# [TÂCHES À RÉALISER]
(1) D’après le document source, vers quel moment saint Jean-Paul II propose-t-il de retourner pour comprendre l’amour ?
(2) Indiquez si chacune de ces affirmations concorde avec le document source, en justifiant par ses mots exacts. (a) La citation de Benoît XVI est tirée de Caritas in veritate. (b) Saint Jean-Paul II s’engage volontiers dans des débats où s’affrontent les idéologies. (c) La démarche de Jean-Paul II est rapprochée de celle des chimistes.

# [DOCUMENT SOURCE]
┏━━
« L’important, c’est d’aimer », dit-on souvent. C’est profondément vrai, si du moins l’amour est vrai.
« Se tromper et se frustrer d’amour, c’est ce qu’il y a de plus terrible : c’est là une perte éternelle que ni le temps ni l’éternité ne peuvent compenser », disait Sören Kierkegaard. On a parfois l’impression que le relativisme contemporain « se trompe et se frustre d’amour ». Benoît XVI s’en faisait l’écho dans Caritas in veritate : « Dépourvu de vérité (…), l’amour devient une coque vide susceptible d’être arbitrairement remplie. C’est le risque mortifère qu’affronte l’amour dans une culture sans vérité. Il est la proie des émotions et de l’opinion contingente des êtres humains ; il devient un terme galvaudé et déformé, jusqu’à signifier son contraire. » (n. 3).
L’origine de l’amour
Sur le thème de l’amour, on peut verser dans des discours frivoles ou des débats stériles où s’affrontent les idéologies. Saint Jean-Paul II, dans sa théologie du corps, prend soin d’éviter ces travers. Pour comprendre l’amour, il propose de retourner au « commencement », à la Genèse, au moment où l’homme a été créé. Il imite en cela Jésus lui-même (cf. Mt 19, 4 ; Mc 10, 6). Cette démarche rappelle aussi l’attitude des physiciens qui, pour comprendre l’univers, cherchent au fond de lui les échos de son origine, du « big bang ».
┗━━
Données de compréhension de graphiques
┏━━
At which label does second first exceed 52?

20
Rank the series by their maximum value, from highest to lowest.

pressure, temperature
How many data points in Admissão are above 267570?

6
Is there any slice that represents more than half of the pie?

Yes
┗━━
┏━━
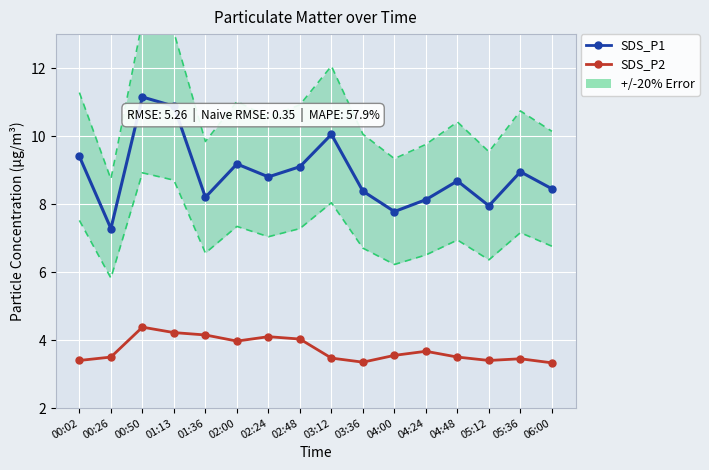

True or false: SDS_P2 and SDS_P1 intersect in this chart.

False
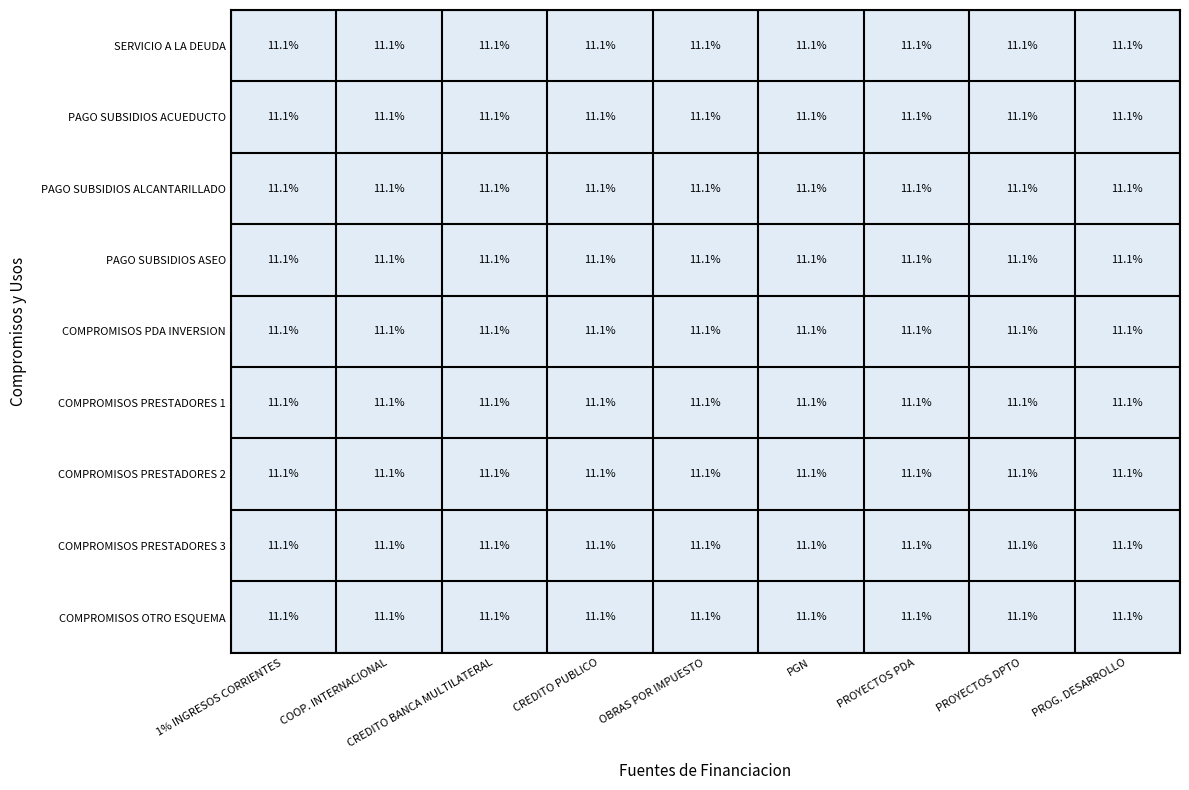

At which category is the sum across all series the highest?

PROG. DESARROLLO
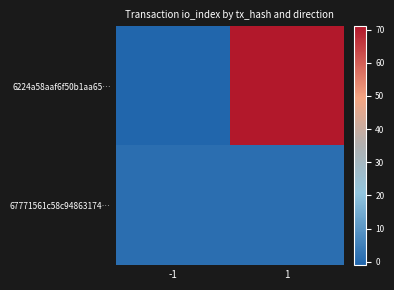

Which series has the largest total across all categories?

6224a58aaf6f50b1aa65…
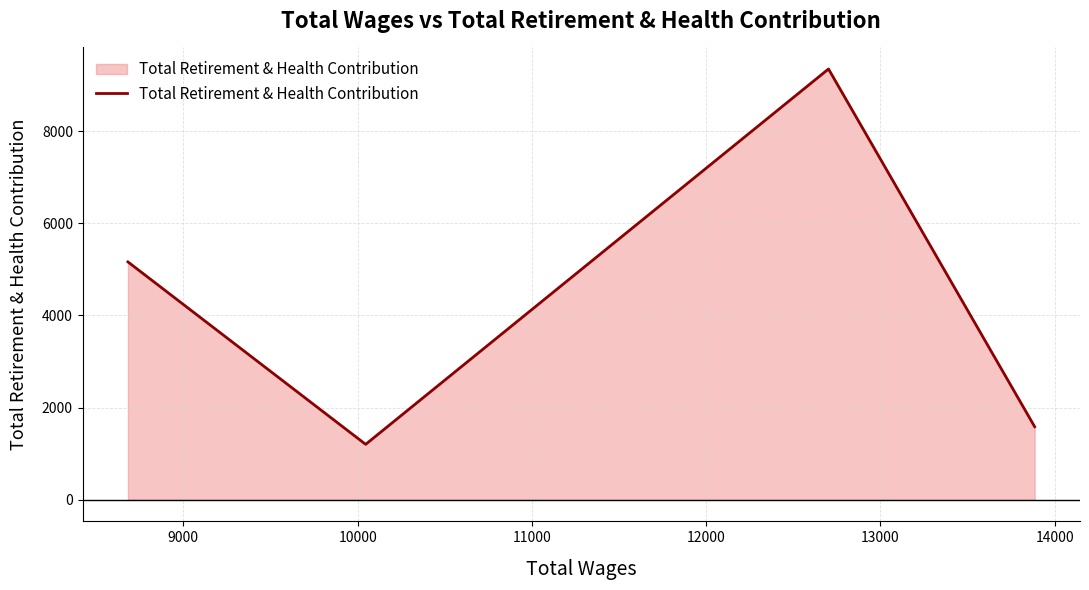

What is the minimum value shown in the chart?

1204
┗━━
# [CORRIGÉ]
(1) Au « commencement », à la Genèse, au moment où l’homme a été créé.

(2)
(a) Oui : « Benoît XVI s’en faisait l’écho dans Caritas in veritate ».
(b) Non : « Saint Jean-Paul II, dans sa théologie du corps, prend soin d’éviter ces travers ».
(c) Non : « Cette démarche rappelle aussi l’attitude des physiciens ».